[What you need to do]:
Take from the records below each line that holds "keuangan".

★ ★ ★ ★ ★

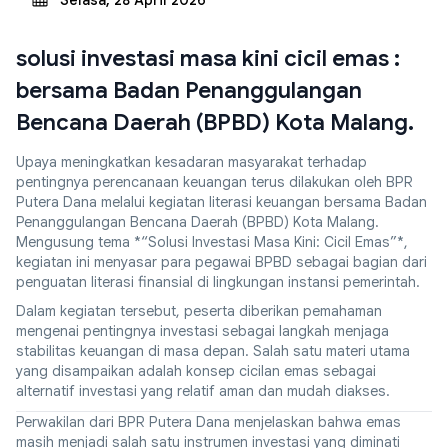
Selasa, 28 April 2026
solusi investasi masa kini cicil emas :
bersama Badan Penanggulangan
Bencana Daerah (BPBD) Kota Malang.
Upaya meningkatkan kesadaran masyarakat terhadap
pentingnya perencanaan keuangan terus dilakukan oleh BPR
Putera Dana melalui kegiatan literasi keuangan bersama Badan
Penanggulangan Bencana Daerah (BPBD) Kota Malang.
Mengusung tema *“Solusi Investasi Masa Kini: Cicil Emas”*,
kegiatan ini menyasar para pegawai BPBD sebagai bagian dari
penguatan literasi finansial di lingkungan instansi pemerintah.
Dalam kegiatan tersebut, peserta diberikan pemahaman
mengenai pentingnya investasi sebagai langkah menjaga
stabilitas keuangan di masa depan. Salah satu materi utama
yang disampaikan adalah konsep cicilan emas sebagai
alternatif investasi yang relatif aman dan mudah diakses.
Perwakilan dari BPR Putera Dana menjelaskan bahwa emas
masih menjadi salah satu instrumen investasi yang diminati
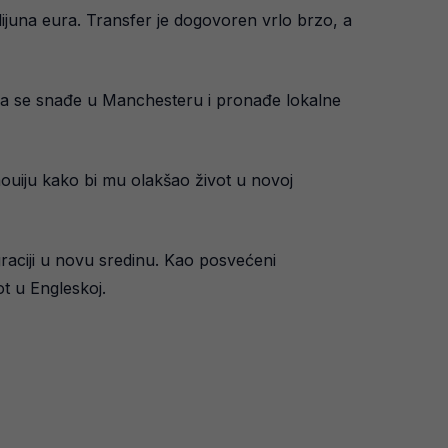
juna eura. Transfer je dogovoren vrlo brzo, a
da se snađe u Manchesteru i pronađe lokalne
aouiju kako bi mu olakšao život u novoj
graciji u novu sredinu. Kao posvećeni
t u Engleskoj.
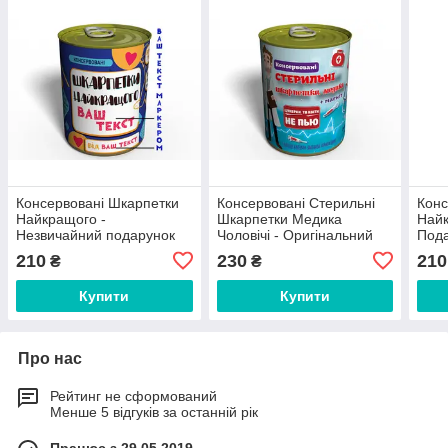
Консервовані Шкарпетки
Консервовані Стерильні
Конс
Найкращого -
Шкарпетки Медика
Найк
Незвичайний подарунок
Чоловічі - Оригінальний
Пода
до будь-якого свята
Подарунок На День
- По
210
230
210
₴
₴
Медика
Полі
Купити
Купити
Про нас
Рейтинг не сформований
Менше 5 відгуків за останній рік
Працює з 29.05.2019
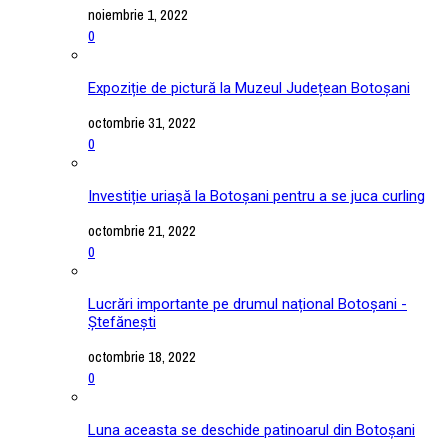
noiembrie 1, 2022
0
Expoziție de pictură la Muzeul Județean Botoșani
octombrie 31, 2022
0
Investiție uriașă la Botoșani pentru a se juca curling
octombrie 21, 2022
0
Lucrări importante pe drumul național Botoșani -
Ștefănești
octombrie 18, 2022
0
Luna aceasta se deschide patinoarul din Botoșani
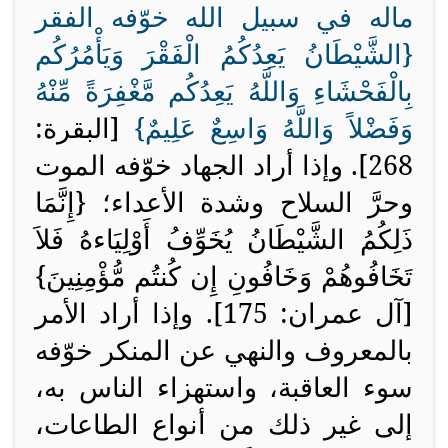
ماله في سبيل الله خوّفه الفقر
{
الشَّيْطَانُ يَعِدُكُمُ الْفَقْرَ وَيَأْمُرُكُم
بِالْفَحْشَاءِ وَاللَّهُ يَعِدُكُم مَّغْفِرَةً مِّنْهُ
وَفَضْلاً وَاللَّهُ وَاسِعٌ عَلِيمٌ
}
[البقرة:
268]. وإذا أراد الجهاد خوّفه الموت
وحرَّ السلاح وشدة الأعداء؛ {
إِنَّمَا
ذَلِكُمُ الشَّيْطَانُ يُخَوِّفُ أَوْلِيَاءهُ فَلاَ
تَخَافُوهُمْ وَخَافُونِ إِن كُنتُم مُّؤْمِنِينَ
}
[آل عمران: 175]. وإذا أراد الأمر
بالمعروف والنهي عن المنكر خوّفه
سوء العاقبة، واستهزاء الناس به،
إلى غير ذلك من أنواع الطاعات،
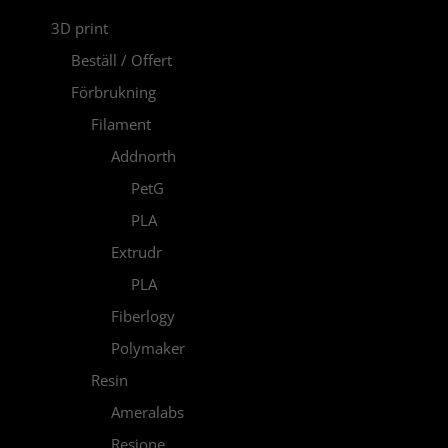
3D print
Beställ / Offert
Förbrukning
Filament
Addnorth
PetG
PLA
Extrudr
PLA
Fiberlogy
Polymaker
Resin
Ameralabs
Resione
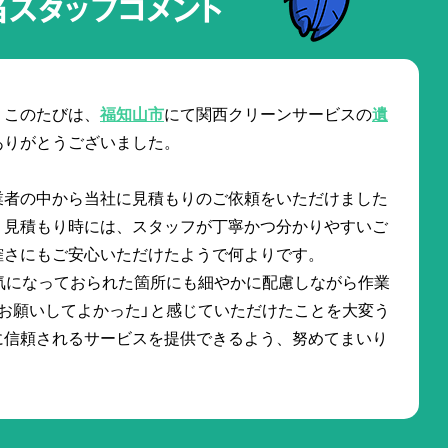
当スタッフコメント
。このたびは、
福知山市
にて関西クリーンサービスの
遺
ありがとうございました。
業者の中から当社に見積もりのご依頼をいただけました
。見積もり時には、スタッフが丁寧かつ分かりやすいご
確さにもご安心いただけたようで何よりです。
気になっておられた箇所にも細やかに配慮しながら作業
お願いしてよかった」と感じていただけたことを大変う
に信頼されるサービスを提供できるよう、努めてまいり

★ ★ ★ ★ ★

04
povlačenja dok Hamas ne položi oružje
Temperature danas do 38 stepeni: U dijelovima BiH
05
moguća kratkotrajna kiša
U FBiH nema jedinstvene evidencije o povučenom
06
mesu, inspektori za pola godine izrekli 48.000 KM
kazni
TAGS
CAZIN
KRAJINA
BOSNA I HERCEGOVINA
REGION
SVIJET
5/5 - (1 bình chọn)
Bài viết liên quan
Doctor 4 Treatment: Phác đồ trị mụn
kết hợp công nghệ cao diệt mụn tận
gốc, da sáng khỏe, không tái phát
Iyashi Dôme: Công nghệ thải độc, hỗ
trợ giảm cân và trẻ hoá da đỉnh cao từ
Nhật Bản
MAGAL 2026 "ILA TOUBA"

★ ★ ★ ★ ★

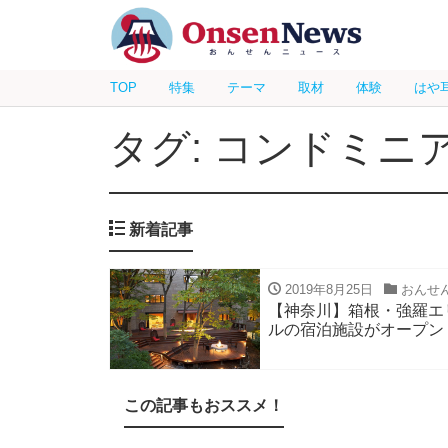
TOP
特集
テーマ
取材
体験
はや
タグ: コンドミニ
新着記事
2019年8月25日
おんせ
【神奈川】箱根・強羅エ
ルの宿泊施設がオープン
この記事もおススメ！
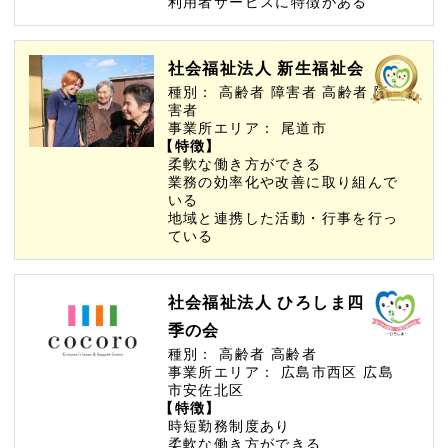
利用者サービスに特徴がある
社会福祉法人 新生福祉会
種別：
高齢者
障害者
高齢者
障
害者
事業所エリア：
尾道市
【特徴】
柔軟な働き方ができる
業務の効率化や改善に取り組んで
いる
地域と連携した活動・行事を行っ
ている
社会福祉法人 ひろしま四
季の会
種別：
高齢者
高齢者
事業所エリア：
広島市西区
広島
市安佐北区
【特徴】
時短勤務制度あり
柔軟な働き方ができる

★ ★ ★ ★ ★

[Written solution]:
pentingnya perencanaan keuangan terus dilakukan oleh BPR
Putera Dana melalui kegiatan literasi keuangan bersama Badan
stabilitas keuangan di masa depan. Salah satu materi utama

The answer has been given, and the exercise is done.